United Airlines and US Airways Group called off their $4.3 billion deal today after the Justice Department said it would sue to block the acquisition.
Justice officials said earlier today that the proposed combination, which would have created the world's largest airline, would have reduced competition, raised fares and harmed consumers.
Vacationing families, corporations and the federal government, which spends millions on air travel, would pay the price if the merger were allowed to go forward, federal government officials said.
"While mergers can further competition, this one does not," said Attorney General John Ashcroft. "If this acquisition were allowed to proceed, millions of consumers … would have little choice but to pay higher fares and accept lower quality air service."
As part of the termination agreement, UAL Corp., the parent of United Airlines, will pay US Airways $50 million.
Before the two airlines officially issued a statement calling off the deal, US Airways said it was disappointed that the merger won't go through.
"We nevertheless must respect the Justice Department's decision," the Arlington, Va.-based airline said.
Wanted: New Partner
US Airways said it would announce its next move soon, though analysts say the airline needs to find a new partner.
The department's decision was widely expected even before United wavered this summer in its commitment to what would have been the largest-ever airline purchase.
Facing big losses, a worsening economy and labor problems, United tried to end the deal in early July but agreed to pursue the merger after US Airways balked at the proposed separation.
Chicago-based United and Arlington, Va.-based US Airways are the second and sixth largest U.S. airlines.
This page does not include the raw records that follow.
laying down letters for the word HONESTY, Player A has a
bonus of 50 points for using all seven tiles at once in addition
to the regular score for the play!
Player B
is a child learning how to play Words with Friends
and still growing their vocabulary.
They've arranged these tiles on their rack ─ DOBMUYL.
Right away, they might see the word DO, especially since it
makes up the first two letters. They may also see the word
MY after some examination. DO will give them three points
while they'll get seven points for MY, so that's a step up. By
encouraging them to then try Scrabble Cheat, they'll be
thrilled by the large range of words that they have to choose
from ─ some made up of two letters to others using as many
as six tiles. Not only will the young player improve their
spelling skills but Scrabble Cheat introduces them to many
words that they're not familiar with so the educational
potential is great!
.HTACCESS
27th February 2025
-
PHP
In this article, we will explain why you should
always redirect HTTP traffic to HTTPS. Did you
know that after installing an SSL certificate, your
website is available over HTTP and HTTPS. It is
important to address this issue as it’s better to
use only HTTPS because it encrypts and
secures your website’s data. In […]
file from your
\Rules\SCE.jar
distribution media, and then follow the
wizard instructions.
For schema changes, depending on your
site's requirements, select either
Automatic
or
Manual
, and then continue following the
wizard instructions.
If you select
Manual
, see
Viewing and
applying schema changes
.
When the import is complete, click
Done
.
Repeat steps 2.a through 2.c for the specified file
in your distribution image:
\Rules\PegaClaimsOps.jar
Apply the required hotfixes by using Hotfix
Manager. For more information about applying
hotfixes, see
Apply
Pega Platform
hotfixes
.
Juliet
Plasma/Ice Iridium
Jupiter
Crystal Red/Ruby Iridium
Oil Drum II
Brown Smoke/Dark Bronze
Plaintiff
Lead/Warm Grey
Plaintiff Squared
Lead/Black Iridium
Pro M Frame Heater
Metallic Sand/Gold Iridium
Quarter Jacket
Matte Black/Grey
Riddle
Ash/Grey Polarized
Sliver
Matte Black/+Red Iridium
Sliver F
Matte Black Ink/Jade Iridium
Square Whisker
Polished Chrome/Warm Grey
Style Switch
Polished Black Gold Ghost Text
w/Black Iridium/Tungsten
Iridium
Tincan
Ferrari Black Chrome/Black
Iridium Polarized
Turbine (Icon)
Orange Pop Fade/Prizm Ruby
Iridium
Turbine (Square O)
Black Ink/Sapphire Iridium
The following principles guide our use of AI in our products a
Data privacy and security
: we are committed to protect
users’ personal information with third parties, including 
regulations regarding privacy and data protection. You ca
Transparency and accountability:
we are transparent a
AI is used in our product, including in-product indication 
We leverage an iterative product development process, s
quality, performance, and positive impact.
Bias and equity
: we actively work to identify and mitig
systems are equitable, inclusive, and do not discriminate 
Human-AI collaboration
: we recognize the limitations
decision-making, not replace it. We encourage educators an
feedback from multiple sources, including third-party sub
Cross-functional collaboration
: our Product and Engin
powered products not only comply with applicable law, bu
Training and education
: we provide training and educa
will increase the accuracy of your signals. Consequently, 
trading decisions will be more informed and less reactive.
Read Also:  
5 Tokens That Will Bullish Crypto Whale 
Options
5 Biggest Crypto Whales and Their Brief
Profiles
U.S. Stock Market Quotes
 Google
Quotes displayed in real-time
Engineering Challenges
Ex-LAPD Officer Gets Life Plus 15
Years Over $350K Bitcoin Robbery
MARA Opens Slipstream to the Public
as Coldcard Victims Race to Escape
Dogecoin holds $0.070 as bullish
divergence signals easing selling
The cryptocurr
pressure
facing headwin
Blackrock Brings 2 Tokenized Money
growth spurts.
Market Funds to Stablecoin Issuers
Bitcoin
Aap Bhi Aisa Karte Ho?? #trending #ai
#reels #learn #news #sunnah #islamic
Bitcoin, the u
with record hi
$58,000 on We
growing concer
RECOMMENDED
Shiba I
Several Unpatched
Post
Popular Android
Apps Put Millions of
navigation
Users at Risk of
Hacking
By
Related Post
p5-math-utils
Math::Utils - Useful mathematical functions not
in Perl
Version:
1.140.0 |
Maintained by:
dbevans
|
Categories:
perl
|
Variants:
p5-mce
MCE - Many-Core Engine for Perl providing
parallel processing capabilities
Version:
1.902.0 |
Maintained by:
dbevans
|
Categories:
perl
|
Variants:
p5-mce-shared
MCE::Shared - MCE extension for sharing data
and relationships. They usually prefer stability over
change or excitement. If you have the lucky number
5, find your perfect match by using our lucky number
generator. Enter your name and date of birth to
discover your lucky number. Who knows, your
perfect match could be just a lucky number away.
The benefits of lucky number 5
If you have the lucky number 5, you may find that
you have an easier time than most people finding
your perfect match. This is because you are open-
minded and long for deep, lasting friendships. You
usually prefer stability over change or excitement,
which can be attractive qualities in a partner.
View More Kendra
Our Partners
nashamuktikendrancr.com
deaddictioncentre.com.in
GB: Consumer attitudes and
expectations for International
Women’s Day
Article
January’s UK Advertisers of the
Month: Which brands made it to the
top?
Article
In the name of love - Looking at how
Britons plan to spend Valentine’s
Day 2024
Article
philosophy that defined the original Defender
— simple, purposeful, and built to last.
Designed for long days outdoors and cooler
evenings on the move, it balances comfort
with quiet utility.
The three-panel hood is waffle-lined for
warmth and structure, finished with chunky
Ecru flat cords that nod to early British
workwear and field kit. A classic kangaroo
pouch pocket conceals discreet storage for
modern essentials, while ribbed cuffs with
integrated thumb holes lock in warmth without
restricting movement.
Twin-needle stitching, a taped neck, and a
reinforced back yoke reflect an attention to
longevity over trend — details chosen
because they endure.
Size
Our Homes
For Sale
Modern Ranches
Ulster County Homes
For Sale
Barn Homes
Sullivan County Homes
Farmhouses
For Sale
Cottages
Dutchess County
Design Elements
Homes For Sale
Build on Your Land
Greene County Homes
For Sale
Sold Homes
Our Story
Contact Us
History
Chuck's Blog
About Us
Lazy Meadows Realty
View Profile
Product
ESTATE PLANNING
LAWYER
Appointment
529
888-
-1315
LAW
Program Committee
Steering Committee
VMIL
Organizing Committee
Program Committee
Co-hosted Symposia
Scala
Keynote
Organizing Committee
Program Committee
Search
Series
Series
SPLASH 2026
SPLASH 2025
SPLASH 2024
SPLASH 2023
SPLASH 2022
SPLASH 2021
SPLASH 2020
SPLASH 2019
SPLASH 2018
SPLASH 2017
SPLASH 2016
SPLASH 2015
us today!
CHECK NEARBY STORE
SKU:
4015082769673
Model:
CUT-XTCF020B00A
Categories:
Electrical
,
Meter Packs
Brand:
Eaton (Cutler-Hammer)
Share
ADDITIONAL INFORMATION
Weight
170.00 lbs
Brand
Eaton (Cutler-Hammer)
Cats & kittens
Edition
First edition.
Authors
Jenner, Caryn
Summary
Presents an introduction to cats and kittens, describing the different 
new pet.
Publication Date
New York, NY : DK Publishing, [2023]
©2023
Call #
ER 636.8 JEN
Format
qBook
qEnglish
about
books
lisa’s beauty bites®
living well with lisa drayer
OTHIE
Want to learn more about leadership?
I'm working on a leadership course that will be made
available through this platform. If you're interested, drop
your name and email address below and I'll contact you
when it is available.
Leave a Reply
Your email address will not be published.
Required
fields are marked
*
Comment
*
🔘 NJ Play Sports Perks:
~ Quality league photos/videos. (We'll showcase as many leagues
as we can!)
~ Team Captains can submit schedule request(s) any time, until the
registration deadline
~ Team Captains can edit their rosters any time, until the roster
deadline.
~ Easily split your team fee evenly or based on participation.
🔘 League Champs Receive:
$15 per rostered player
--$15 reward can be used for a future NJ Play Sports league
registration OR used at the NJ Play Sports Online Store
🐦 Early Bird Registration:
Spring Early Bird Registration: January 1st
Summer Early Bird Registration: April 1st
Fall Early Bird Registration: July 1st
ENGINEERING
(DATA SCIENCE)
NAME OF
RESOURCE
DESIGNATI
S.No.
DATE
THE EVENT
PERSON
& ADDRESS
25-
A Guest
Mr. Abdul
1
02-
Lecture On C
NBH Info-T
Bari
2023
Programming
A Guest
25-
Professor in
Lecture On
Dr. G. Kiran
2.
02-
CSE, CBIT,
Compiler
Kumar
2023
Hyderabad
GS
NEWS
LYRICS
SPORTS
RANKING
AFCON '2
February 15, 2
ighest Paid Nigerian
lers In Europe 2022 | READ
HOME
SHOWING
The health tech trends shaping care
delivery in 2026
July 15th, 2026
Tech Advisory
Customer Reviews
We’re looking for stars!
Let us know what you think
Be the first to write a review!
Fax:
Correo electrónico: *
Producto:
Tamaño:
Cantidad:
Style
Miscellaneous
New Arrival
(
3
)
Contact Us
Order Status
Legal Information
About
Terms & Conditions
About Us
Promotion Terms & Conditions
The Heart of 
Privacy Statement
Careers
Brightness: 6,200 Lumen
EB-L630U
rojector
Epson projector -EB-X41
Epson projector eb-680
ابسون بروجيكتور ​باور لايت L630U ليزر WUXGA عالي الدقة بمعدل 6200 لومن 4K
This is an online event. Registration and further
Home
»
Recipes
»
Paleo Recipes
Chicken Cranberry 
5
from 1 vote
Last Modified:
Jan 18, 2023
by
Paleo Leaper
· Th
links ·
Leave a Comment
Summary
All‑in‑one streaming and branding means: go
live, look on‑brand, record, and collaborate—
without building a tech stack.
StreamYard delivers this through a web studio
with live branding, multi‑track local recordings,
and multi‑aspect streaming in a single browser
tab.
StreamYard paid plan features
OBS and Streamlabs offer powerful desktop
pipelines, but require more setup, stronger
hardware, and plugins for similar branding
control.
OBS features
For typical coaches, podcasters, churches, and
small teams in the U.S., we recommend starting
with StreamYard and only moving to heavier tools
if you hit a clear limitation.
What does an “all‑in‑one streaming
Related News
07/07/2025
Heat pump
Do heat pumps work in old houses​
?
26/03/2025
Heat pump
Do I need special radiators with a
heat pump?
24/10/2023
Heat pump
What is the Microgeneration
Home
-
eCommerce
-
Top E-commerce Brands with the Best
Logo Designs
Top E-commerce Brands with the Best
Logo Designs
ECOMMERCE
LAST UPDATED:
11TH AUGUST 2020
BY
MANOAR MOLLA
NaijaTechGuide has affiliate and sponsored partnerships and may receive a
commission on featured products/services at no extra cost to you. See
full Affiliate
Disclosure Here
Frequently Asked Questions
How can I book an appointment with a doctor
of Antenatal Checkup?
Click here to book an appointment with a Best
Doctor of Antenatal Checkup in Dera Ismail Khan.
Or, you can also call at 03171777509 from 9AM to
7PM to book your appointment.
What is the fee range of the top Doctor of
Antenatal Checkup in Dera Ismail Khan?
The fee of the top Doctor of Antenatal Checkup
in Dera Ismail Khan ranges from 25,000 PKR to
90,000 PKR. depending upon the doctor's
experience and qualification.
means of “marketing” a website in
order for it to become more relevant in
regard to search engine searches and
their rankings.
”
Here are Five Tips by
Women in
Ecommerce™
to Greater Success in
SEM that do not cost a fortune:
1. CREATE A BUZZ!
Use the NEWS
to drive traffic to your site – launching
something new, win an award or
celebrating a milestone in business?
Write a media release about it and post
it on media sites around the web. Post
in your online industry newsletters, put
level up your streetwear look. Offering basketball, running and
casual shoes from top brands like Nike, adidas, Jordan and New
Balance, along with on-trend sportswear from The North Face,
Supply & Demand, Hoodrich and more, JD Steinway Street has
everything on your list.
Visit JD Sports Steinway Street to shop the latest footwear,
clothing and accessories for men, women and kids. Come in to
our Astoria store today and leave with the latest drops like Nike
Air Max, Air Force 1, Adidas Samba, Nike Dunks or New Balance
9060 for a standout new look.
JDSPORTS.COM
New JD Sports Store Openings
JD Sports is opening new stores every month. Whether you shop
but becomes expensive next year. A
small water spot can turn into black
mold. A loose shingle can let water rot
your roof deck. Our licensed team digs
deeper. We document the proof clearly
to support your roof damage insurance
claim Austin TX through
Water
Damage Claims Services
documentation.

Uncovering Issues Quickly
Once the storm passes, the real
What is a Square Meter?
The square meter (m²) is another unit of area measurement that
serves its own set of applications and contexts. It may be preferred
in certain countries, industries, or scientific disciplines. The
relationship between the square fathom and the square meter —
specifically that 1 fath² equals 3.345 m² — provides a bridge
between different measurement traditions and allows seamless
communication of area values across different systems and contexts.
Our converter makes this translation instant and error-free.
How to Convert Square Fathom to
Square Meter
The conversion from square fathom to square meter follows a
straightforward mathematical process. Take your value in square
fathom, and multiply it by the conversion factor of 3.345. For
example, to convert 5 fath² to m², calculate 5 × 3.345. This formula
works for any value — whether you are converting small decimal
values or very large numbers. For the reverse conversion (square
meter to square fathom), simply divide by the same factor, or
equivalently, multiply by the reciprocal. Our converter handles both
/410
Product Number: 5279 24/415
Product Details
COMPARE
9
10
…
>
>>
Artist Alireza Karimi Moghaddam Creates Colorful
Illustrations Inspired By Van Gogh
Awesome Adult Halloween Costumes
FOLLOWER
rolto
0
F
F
The Justice Department said the merger would give United a monopoly or duopoly on nonstop service on over 30 routes and substantially limit competition on numerous other routes.
Consumer choice in airlines would have been severely restricted in hub-to-hub nonstop markets like Philadelphia-Los Angeles, San Francisco-Denver and Pittsburgh-Washington, where US Airways and United are each other's only nonstop competitor, the department said.
The Washington and Baltimore markets would see reduced competition, the department said, and competition also would suffer on the East Coast because United and US Airways are the only two airlines in many markets offering connecting service between cities up and down the coast.
Consumers would have fewer options on international routes, and businesses and government agencies, which give airlines lots of business in exchange for discounts, would have one less airline to choose from, the government said.
New Airline Had Been Planned
United and US Airways had sought to allay regulators' antitrust concerns with plans for a new airline partly owned by American Airlines to take over US Airways flights out of Washington and by letting American take more than half of US Airways East Coast shuttles.
But regulators said the manufactured competition could not replace true market-driven competition.
American said it won't proceed with plans to assume US Airways flights if the merger did not go through.
The decision was also a blow for a proposed new airline called DC Air, created by Black Entertainment Television founder Robert L. Johnson.
Shares of UAL closed down 29 cents to $33.63 on the New York Stock Exchange, where shares of US Airways fell 89 cents, or 5 percent, to $17.26.
US Airways has said a merger with No. 2 United was its best chance to remain profitable in an increasingly competitive industry. United, meanwhile, has been surpassed by American Airlines, buffeted by labor and operational problems and lost nearly $1 billion since the deal was proposed.
With a formal rejection of the merger, "United can try to get back to trying to fix their airline and cut back the losses they're experiencing, which are much larger than the rest of the industry's," said Ray Neidl, a New York-based analyst for ABN Amro.